▶ _What you need to do_:
Among the lines below, list those containing the string "Boilies".

▶ _Record set_:
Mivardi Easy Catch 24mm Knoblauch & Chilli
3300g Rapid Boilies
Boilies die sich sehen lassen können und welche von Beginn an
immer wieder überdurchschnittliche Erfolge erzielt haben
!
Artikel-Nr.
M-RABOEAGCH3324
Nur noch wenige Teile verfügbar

▶ _Reply_:
3300g Rapid Boilies
Boilies die sich sehen lassen können und welche von Beginn an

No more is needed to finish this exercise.